Tan hambriento de fútbol y tan ayuno de césped se siente el consumidor balompédico, que Ronaldo, Figo y Roberto Carlos, del equipo Nike, junto al pívot Felipe Reyes y el torero Enrique Ponce, han debutado sobre la arena de una plaza de toros para jugar con miles de niños encandilados con el regalo de toquetear a sus ídolos, regalo religiosamente pagado por sus papás, por supuesto. El evento ha conquistado las páginas de propaganda que no se atrevería a soñar el más osado candidato municipal, pongamos Mendiluce. Pero volviendo a la economía, el fútbol como lazo generacional ha sido recientemente actualizado en el anuncio de una tarjeta de crédito que sirve a un papá para gastar en entradas, camisetas, botas, balón y algún otro requilorio futbolero a fin de llevar a su nene al estadio equipado con todos los avíos soñados: “Hay cosas que el dinero no puede comprar; para todo lo demás, Master Card”. Suasorio. Perfecto.

Y siendo uno de los productos cuya adquisición es ya antigua –va para tres generaciones-, fija y creciente en la mayor parte de los hogares españoles, ¿cómo es que no está en el IPC? Bajo el epígrafe de “fútbol” cabe incluir el precio de las entradas y de los abonos, de los partidos de pago por televisión, de los infinitos “gadgets” de los clubes, de la prensa deportiva (eufemismo por futbolera), de los acontecimientos populo-históricos, tipo centenario, de las subvenciones municipales y autonómicas que los contribuyentes dedican al fútbol a través de ediles pródigos y caudillos regionales sin el menor respeto por el déficit cero... Y otros gastos, que llegan implacablemente al epígrafe del Debe mes tras mes y año tras año. ¿Puede hacerse realmente el censo de lo que gasta el ciudadano español sin contar lo que gasta en fútbol?

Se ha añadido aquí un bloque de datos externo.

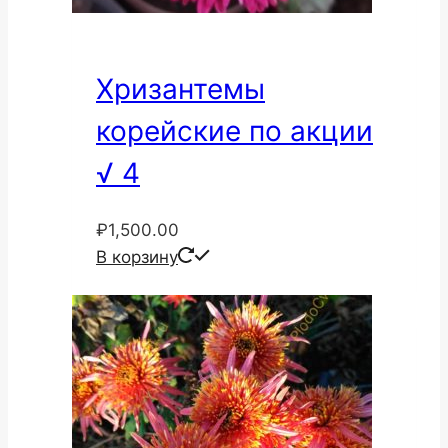
Хризантемы
корейские по акции
√ 4
₽
1,500.00
В корзину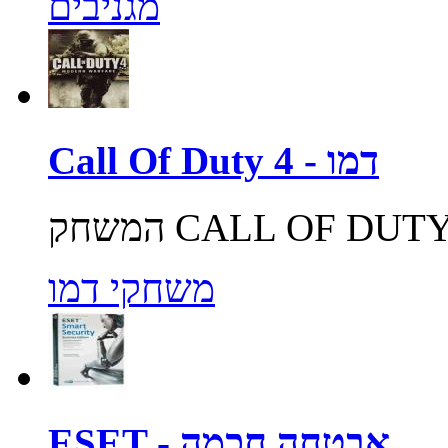
מגניבים
Call Of Duty 4 - דמו
משחקי דמו
ESET - אבטחה חכמה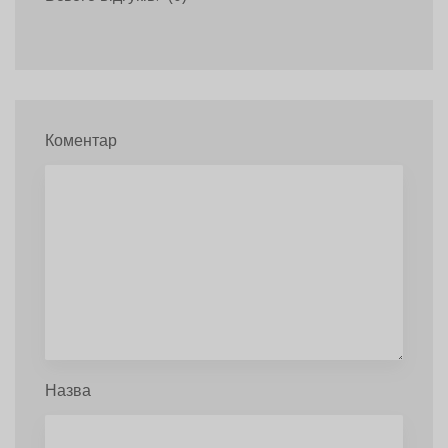
Коментар
Назва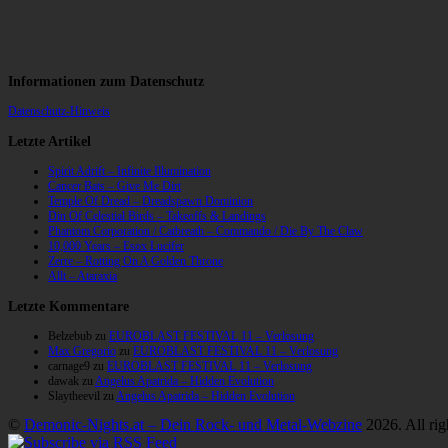
Informationen zum Datenschutz
Datenschutz-Hinweis
Letzte Artikel
Spirit Adrift – Infinite Illumination
Cancer Bats – Give Me Dirt
Temple Of Dread – Dreadspawn Dominion
Din Of Celestial Birds – Takeoffs & Landings
Phantom Corporation / Catbreath – Commando / Die By The Claw
10,000 Years – Esox Lucifer
Zerre – Rotting On A Golden Throne
Allt – Ataraxia
Letzte Kommentare
Belzebub
zu
EUROBLAST FESTIVAL 11 – Verlosung
Max Gregorio
zu
EUROBLAST FESTIVAL 11 – Verlosung
carnage9
zu
EUROBLAST FESTIVAL 11 – Verlosung
dawak
zu
Angelus Apatrida – Hidden Evolution
Slaytheevil
zu
Angelus Apatrida – Hidden Evolution
©
Demonic-Nights.at – Dein Rock- und Metal-Webzine
2026. All rig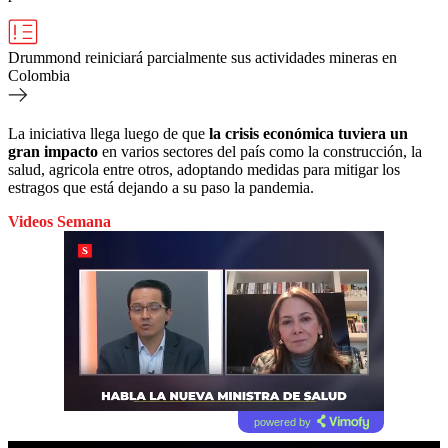
Drummond reiniciará parcialmente sus actividades mineras en
Colombia
La iniciativa llega luego de que
la crisis económica tuviera un
gran impacto
en varios sectores del país como la construcción, la
salud, agricola entre otros, adoptando medidas para mitigar los
estragos que está dejando a su paso la pandemia.
Videos Semana
powered by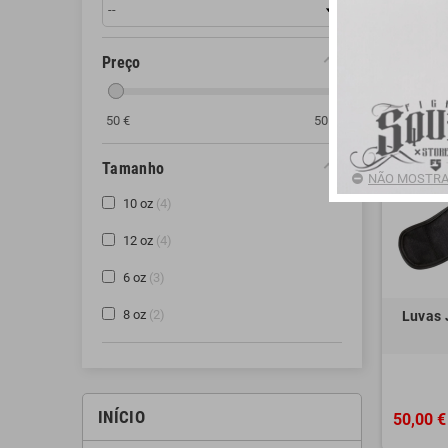
Preço
50
€
50
€
Tamanho
NÃO MOSTRA
10 oz
4
12 oz
4
6 oz
3
8 oz
2
Luvas 
INÍCIO
50,00 €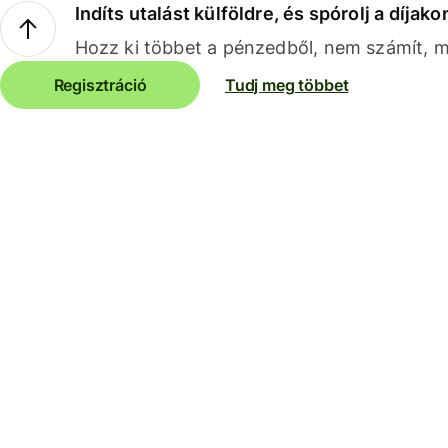
Indíts utalást külföldre, és spórolj a díjako
Hozz ki többet a pénzedből, nem számít, me
Regisztráció
Tudj meg többet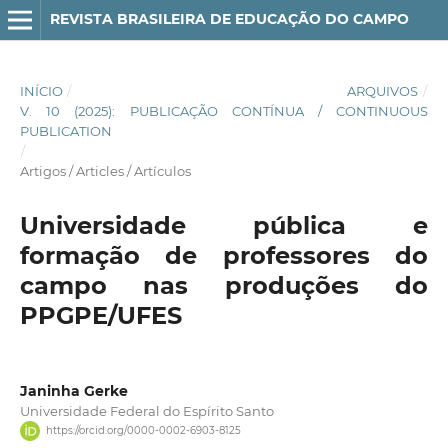
REVISTA BRASILEIRA DE EDUCAÇÃO DO CAMPO
INÍCIO
/
ARQUIVOS
/
V. 10 (2025): PUBLICAÇÃO CONTÍNUA / CONTINUOUS
PUBLICATION
/
Artigos / Articles / Artículos
Universidade pública e
formação de professores do
campo nas produções do
PPGPE/UFES
Janinha Gerke
Universidade Federal do Espírito Santo
https://orcid.org/0000-0002-6903-8125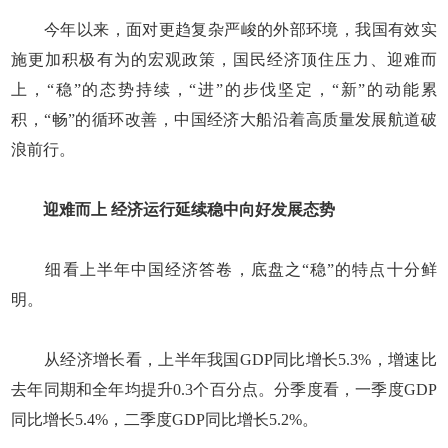
今年以来，面对更趋复杂严峻的外部环境，我国有效实
施更加积极有为的宏观政策，国民经济顶住压力、迎难而
上，“稳”的态势持续，“进”的步伐坚定，“新”的动能累
积，“畅”的循环改善，中国经济大船沿着高质量发展航道破
浪前行。
迎难而上 经济运行延续稳中向好发展态势
细看上半年中国经济答卷，底盘之“稳”的特点十分鲜
明。
从经济增长看，上半年我国GDP同比增长5.3%，增速比
去年同期和全年均提升0.3个百分点。分季度看，一季度GDP
同比增长5.4%，二季度GDP同比增长5.2%。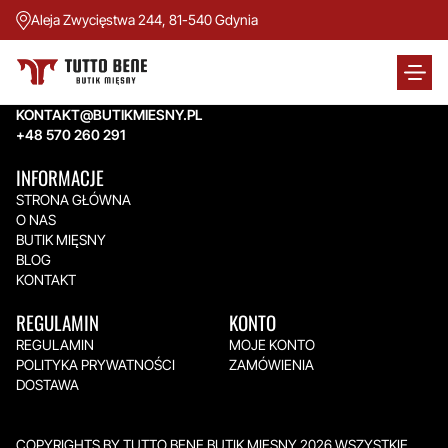
Aleja Zwycięstwa 244, 81-540 Gdynia
TUTTO BENE BUTIK MIĘSNY
Aleja Zwycięstwa 244,
81-540 Gdynia
KONTAKT@BUTIKMIESNY.PL
+48 570 260 291
INFORMACJE
STRONA GŁÓWNA
O NAS
BUTIK MIĘSNY
BLOG
KONTAKT
REGULAMIN
KONTO
REGULAMIN
MOJE KONTO
POLITYKA PRYWATNOŚCI
ZAMÓWIENIA
DOSTAWA
COPYRIGHTS BY TUTTO BENE BUTIK MIĘSNY 2026.WSZYSTKIE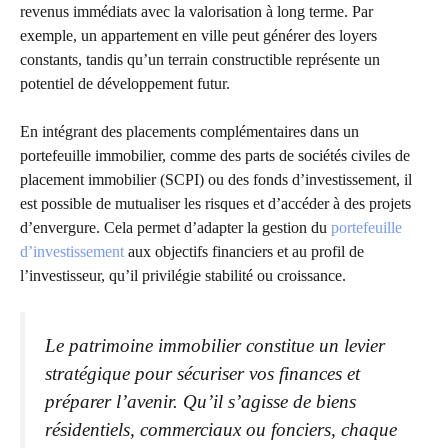
revenus immédiats avec la valorisation à long terme. Par
exemple, un appartement en ville peut générer des loyers
constants, tandis qu’un terrain constructible représente un
potentiel de développement futur.
En intégrant des placements complémentaires dans un
portefeuille immobilier, comme des parts de sociétés civiles de
placement immobilier (SCPI) ou des fonds d’investissement, il
est possible de mutualiser les risques et d’accéder à des projets
d’envergure. Cela permet d’adapter la gestion du
portefeuille
d’investissement
aux objectifs financiers et au profil de
l’investisseur, qu’il privilégie stabilité ou croissance.
Le patrimoine immobilier constitue un levier
stratégique pour sécuriser vos finances et
préparer l’avenir. Qu’il s’agisse de biens
résidentiels, commerciaux ou fonciers, chaque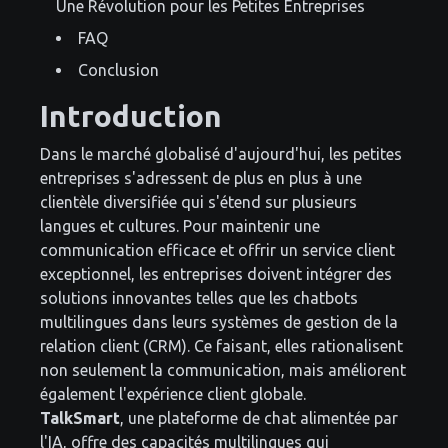
Une Révolution pour les Petites Entreprises
FAQ
Conclusion
Introduction
Dans le marché globalisé d'aujourd'hui, les petites
entreprises s'adressent de plus en plus à une
clientèle diversifiée qui s'étend sur plusieurs
langues et cultures. Pour maintenir une
communication efficace et offrir un service client
exceptionnel, les entreprises doivent intégrer des
solutions innovantes telles que les chatbots
multilingues dans leurs systèmes de gestion de la
relation client (CRM). Ce faisant, elles rationalisent
non seulement la communication, mais améliorent
également l'expérience client globale.
TalkSmart
, une plateforme de chat alimentée par
l'IA, offre des capacités multilingues qui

Un espíritu simple dirá que hay que consignarlo al capítulo de “Ocio”. Pero basta ver a cualquier forofo, ritualmente ataviado con los colores de su devoción, para constatar que estamos ante algo más que un pasatiempo, una suerte de religión pagana que obliga a sistemáticos dispendios a todos los bolsillos, sea cual sea su condición económica, cultural y social.

Si la Cesta de la Compra ha incluido por fin el ordenador y los teléfonos móviles, ¿para cuándo el fútbol? Se entiende que el Gobierno huya de esta actualización del IPC como gato del agua fría, pero ¿y la Oposición? ¿Es que nadie quiere hacerse eco del consumo futbolero, del contribuyente que apoquina sus ahorros ante el altar de este Moloch con los pies de barro pero con las botas de oro? ¿Qué contabilidad es ésta? ¡Que alguien dé cuenta real de todos nuestros gastos! ¡Aunque sea Mendiluce!